** DATA SUPPLIED **
# # # # #

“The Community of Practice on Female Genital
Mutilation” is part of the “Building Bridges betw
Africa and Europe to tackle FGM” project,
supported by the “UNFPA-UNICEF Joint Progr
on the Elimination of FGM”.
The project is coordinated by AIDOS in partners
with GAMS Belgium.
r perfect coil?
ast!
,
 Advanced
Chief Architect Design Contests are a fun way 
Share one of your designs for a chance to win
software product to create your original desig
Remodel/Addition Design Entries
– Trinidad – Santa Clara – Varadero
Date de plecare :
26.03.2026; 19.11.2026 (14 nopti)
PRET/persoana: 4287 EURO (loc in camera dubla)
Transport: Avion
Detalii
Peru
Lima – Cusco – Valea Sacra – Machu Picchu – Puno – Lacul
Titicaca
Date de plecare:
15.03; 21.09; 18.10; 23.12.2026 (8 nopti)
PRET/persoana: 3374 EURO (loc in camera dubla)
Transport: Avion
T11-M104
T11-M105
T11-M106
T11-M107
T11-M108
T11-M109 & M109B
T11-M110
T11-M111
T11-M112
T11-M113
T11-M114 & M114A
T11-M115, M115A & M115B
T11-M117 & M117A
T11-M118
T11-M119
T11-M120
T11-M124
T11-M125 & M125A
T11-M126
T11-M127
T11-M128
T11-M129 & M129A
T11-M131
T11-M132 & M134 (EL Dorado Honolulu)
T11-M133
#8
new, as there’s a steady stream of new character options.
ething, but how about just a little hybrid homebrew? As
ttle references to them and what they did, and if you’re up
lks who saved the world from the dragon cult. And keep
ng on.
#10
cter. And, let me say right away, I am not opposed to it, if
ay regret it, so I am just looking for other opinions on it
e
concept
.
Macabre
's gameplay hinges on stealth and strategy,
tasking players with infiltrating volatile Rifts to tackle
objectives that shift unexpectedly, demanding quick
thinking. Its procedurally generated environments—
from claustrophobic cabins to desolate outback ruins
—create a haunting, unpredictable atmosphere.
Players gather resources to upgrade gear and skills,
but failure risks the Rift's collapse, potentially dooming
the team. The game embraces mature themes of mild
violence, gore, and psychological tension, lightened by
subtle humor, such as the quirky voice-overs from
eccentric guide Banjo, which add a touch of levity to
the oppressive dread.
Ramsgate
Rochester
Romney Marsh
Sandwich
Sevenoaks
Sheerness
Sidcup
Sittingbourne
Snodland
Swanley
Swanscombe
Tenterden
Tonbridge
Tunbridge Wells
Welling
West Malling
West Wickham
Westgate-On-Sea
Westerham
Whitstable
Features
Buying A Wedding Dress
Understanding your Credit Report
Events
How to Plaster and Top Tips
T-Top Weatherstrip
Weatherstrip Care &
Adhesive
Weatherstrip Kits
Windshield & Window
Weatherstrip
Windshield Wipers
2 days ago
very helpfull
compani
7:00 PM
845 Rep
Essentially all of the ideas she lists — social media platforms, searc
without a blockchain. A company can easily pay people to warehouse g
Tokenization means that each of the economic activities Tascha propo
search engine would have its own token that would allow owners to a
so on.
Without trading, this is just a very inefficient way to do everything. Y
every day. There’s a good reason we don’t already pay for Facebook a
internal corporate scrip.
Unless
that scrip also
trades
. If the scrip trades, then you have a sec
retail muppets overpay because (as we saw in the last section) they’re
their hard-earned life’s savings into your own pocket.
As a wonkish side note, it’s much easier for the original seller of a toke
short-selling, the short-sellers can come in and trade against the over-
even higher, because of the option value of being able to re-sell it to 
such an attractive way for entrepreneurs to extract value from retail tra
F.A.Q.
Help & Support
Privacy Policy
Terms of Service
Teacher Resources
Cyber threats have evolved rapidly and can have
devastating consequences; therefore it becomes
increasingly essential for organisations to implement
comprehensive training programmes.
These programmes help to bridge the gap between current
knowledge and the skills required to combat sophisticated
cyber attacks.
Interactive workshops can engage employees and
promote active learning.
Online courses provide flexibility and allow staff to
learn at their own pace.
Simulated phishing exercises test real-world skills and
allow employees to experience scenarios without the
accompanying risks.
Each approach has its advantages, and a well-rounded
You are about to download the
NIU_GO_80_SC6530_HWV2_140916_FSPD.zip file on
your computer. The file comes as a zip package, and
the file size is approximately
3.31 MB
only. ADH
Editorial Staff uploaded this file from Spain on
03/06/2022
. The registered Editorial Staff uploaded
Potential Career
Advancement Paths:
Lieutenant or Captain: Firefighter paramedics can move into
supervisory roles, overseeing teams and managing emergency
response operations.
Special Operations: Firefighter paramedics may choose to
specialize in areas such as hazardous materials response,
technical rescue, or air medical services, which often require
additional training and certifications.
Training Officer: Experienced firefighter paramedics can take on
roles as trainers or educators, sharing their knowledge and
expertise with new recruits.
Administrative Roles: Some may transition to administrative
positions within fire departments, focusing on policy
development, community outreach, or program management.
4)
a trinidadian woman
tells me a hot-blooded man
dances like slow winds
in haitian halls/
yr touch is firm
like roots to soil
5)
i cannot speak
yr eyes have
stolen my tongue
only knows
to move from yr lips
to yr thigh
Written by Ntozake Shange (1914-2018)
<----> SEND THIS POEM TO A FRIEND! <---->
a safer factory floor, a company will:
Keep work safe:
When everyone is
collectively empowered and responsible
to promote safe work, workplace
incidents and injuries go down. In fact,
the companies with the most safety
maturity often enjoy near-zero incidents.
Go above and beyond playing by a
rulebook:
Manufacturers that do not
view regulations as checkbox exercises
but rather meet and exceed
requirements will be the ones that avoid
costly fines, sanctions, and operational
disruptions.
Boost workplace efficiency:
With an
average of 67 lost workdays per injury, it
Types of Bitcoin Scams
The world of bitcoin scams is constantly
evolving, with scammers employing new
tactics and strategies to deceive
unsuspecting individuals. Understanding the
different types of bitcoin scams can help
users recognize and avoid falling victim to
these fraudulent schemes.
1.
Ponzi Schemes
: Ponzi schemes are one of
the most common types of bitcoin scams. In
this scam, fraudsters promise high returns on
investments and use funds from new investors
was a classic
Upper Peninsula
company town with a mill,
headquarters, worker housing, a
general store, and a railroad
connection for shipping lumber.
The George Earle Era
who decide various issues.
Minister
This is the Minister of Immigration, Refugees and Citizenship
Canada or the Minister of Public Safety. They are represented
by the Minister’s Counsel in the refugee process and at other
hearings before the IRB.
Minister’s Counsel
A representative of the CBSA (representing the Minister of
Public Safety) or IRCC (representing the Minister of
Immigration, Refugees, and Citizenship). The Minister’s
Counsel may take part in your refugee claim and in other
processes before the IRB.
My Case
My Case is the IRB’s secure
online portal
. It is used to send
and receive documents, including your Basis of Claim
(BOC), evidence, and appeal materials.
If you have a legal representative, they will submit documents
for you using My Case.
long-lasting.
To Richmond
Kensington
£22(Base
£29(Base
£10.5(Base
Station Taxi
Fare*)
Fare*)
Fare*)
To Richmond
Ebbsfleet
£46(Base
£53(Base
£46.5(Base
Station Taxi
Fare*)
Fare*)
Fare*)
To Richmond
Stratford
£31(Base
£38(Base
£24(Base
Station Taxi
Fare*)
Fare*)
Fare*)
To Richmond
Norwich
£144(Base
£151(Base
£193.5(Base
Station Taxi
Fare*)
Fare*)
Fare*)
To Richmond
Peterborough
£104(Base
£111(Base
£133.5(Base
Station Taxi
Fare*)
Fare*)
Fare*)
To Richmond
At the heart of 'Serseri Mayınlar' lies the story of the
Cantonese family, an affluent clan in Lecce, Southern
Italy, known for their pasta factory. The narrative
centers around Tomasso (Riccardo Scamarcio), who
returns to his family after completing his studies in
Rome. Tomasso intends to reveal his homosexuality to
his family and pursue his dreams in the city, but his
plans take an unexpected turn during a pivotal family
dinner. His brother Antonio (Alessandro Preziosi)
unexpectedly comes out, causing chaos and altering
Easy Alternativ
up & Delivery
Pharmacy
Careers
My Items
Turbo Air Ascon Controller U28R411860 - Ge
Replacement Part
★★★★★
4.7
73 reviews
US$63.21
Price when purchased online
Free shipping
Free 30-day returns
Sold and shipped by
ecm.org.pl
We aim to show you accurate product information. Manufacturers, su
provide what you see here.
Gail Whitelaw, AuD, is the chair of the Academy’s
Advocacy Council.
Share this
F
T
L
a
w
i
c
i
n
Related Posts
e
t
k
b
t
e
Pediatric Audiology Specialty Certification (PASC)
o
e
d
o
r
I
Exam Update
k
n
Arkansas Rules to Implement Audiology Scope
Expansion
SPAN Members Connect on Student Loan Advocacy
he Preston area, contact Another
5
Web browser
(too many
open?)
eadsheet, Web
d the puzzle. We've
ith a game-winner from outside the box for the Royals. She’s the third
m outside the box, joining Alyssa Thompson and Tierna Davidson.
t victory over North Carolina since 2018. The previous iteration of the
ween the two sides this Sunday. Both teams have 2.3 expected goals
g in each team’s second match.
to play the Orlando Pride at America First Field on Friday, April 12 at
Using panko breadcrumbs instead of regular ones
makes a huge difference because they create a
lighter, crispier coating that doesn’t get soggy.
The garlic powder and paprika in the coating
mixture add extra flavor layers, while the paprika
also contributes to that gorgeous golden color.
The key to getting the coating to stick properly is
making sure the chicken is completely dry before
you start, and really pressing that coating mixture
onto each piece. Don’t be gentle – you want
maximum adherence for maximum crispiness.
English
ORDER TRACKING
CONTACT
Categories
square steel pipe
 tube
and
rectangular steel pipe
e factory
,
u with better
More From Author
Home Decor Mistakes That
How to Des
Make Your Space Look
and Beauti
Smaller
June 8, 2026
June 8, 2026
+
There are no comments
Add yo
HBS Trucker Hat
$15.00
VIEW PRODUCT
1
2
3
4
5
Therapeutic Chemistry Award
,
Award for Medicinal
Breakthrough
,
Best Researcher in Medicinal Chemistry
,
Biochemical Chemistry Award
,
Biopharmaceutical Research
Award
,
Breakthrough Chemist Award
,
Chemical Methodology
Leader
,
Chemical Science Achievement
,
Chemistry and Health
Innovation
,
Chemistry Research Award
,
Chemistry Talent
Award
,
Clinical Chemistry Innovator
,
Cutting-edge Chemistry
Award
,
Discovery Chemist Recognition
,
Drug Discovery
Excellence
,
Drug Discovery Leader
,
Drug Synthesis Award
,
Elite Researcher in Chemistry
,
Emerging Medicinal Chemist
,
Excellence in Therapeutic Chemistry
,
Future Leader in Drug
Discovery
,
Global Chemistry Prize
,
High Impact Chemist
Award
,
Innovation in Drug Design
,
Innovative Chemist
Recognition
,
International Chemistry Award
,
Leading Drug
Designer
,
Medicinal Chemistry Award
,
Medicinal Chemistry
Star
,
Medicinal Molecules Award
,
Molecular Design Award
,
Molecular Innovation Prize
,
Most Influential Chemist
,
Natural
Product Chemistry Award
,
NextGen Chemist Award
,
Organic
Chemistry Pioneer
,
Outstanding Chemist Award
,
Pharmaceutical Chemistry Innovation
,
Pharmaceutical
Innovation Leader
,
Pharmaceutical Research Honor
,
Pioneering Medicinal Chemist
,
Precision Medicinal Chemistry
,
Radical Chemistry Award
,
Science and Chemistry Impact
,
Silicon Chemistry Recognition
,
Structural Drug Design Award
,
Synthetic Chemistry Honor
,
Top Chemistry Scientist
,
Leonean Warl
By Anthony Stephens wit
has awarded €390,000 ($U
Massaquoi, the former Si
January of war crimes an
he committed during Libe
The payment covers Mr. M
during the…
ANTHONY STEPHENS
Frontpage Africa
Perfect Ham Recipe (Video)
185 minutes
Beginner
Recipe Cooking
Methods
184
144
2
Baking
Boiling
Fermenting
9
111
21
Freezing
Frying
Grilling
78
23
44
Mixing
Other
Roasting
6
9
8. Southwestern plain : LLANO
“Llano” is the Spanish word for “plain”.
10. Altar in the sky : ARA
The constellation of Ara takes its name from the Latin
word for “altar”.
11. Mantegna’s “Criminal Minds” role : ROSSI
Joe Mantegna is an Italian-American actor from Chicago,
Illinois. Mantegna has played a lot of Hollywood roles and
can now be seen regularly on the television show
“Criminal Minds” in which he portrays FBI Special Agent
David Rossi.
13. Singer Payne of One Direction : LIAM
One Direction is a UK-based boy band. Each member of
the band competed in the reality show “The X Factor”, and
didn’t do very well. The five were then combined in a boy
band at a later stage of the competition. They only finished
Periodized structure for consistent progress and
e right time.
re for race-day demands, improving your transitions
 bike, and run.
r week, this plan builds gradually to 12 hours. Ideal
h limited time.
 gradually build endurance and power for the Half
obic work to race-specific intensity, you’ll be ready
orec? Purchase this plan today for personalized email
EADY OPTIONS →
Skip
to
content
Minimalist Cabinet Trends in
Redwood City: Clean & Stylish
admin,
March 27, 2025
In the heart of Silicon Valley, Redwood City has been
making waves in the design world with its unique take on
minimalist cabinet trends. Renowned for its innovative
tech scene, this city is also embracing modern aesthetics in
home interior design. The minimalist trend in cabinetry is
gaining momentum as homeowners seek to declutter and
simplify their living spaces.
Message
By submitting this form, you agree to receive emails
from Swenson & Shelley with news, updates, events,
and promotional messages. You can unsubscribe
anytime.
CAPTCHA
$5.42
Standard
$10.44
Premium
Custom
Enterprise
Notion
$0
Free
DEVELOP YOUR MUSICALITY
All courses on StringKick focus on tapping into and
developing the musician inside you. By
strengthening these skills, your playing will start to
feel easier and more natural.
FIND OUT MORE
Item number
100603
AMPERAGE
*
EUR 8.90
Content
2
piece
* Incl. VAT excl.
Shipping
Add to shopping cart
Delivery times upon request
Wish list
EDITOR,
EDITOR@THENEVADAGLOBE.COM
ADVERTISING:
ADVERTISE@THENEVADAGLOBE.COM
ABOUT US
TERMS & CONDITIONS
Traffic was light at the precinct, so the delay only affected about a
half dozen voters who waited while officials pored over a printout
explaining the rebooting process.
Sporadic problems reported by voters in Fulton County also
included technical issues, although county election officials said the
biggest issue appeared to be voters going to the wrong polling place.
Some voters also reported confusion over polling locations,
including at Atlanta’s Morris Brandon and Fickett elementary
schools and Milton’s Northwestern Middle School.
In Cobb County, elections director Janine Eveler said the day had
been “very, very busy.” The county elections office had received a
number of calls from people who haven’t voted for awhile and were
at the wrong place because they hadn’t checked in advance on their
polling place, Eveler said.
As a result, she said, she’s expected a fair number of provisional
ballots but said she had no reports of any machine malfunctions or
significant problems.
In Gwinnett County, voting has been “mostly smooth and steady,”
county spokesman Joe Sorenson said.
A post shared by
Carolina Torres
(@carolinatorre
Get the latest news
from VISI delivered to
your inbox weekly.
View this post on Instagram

# # # # #

** WORK TO COMPLETE **
Copy the lines of the data above exactly as written, beginning with the line containing "long-lasting." and ending with the line containing "Peterborough", and leave out all other lines.

** SOLUTION TO THE EXERCISE **
long-lasting.
To Richmond
Kensington
£22(Base
£29(Base
£10.5(Base
Station Taxi
Fare*)
Fare*)
Fare*)
To Richmond
Ebbsfleet
£46(Base
£53(Base
£46.5(Base
Station Taxi
Fare*)
Fare*)
Fare*)
To Richmond
Stratford
£31(Base
£38(Base
£24(Base
Station Taxi
Fare*)
Fare*)
Fare*)
To Richmond
Norwich
£144(Base
£151(Base
£193.5(Base
Station Taxi
Fare*)
Fare*)
Fare*)
To Richmond
Peterborough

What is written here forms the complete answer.